Enhancing radiation response by a second-generation TRAIL receptor agonist using a new in vitro organoid model system
- PMID: 32577539
- PMCID: PMC7303921
- DOI: 10.1016/j.ctro.2020.05.012
Enhancing radiation response by a second-generation TRAIL receptor agonist using a new in vitro organoid model system
Abstract
Background: For many cancer types, including colorectal carcinoma (CRC), combined modality treatments have shown to improve outcome, but are frequently associated with significant toxicity, illustrating the need for new therapeutic approaches. Based on preclinical data, TRAIL receptor agonists appeared to be promising agents for cancer therapy especially in combination with DNA damaging regimens. Here, we present the combination of the second-generation TRAIL receptor agonist APG-880 with radiation in a new and clinically relevant 3D model system.

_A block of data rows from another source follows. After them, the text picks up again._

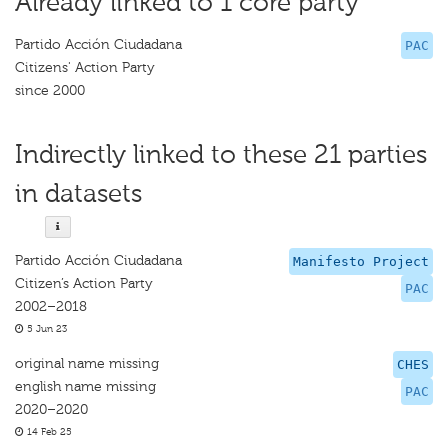
Already linked to 1 core party
Partido Acción Ciudadana
PAC
Citizens' Action Party
since 2000
Indirectly linked to these 21 parties
in datasets
Partido Acción Ciudadana
Manifesto Project
Citizen’s Action Party
PAC
2002–2018
5 Jun 23
original name missing
CHES
english name missing
PAC
2020–2020
14 Feb 25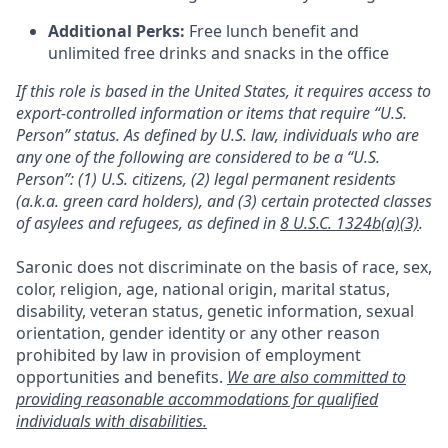
Additional Perks:
Free lunch benefit and
unlimited free drinks and snacks in the office
If this role is based in the United States, it requires access to
export-controlled information or items that require “U.S.
Person” status. As defined by U.S. law, individuals who are
any one of the following are considered to be a “U.S.
Person”: (1) U.S. citizens, (2) legal permanent residents
(a.k.a. green card holders), and (3) certain protected classes
of asylees and refugees, as defined in
8 U.S.C. 1324b(a)(3)
.
Saronic does not discriminate on the basis of race, sex,
color, religion, age, national origin, marital status,
disability, veteran status, genetic information, sexual
orientation, gender identity or any other reason
prohibited by law in provision of employment
opportunities and benefits.
We are also committed to
providing reasonable accommodations for qualified
individuals with disabilities.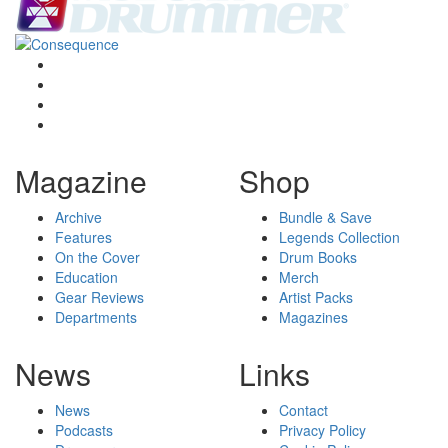
Magazine
Shop
Archive
Bundle & Save
Features
Legends Collection
On the Cover
Drum Books
Education
Merch
Gear Reviews
Artist Packs
Departments
Magazines
News
Links
News
Contact
Podcasts
Privacy Policy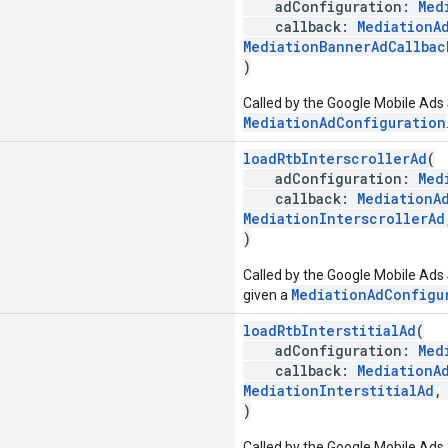
adConfiguration:
Med
callback:
MediationA
MediationBannerAdCallbac
)
Called by the Google Mobile Ads 
MediationAdConfiguration
loadRtbInterscrollerAd
(
adConfiguration:
Med
callback:
MediationA
MediationInterscrollerAd
)
Called by the Google Mobile Ads S
MediationAdConfigu
given a
loadRtbInterstitialAd
(
adConfiguration:
Med
callback:
MediationA
MediationInterstitialAd
)
Called by the Google Mobile Ads S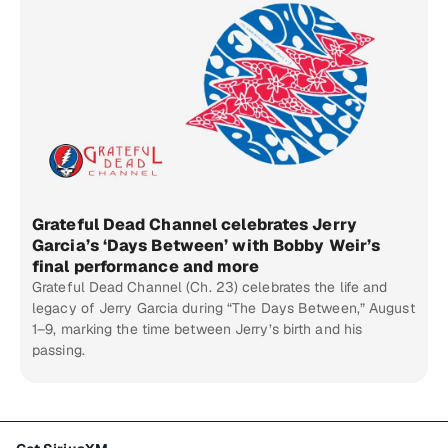
Grateful Dead Channel celebrates Jerry
Garcia’s ‘Days Between’ with Bobby Weir’s
final performance and more
Grateful Dead Channel (Ch. 23) celebrates the life and
legacy of Jerry Garcia during “The Days Between,” August
1–9, marking the time between Jerry’s birth and his
passing.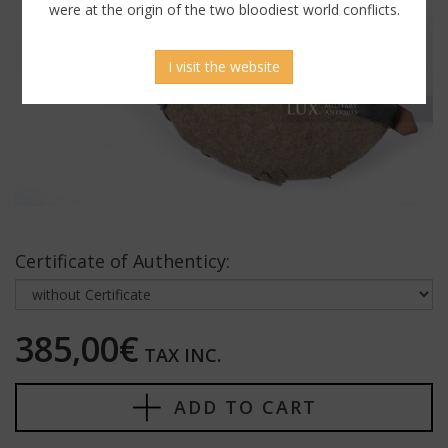
were at the origin of the two bloodiest world conflicts.
I visit the website
Certificate of Authenticy:
385,00€
TAX INC.
ADD TO CART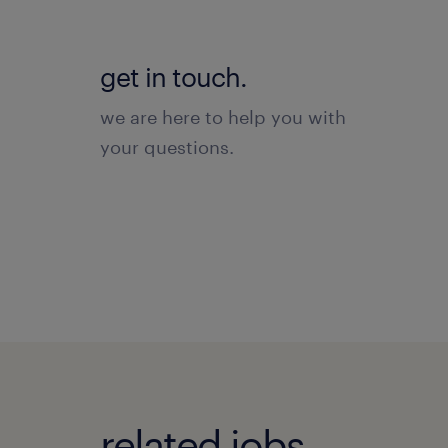
get in touch.
we are here to help you with
your questions.
related jobs.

Methods: To investigate the effect of APG-880 in combination with radiation we performed short-term cytotoxicity and long-term clonogenic survival assays in established CRC cell lines, and in tumor organoids derived from colon cancer patients.
Results: APG-880 is a potent inducer of apoptosis in CRC cell lines and in patient-derived CRC organoids. Furthermore, a supra-additive effect on cytotoxicity was found when APG-880 and radiation were combined simultaneously, with combination indices around 0.7. Lastly, in the long-term survival assays, we demonstrated a radiosensitizing effect of APG-880 with dose enhancement factors between 1.3 and 1.5.
Conclusions: In a new, clinically relevant CRC-organoid model system we demonstrated a more than additive combined effect between the second-generation TRAIL receptor agonist APG-880 and radiation.
Keywords: Clonogenic survival; Colorectal carcinoma; Organoids; Radiation; TRAIL receptor agonist.
© 2020 The Author(s).
Conflict of interest statement
This work was partially supported by a research grant from AbbVie Inc. The funding source had no role in the study design. AbbVie Inc. participated in the interpretation of data, review, and approval of this publication.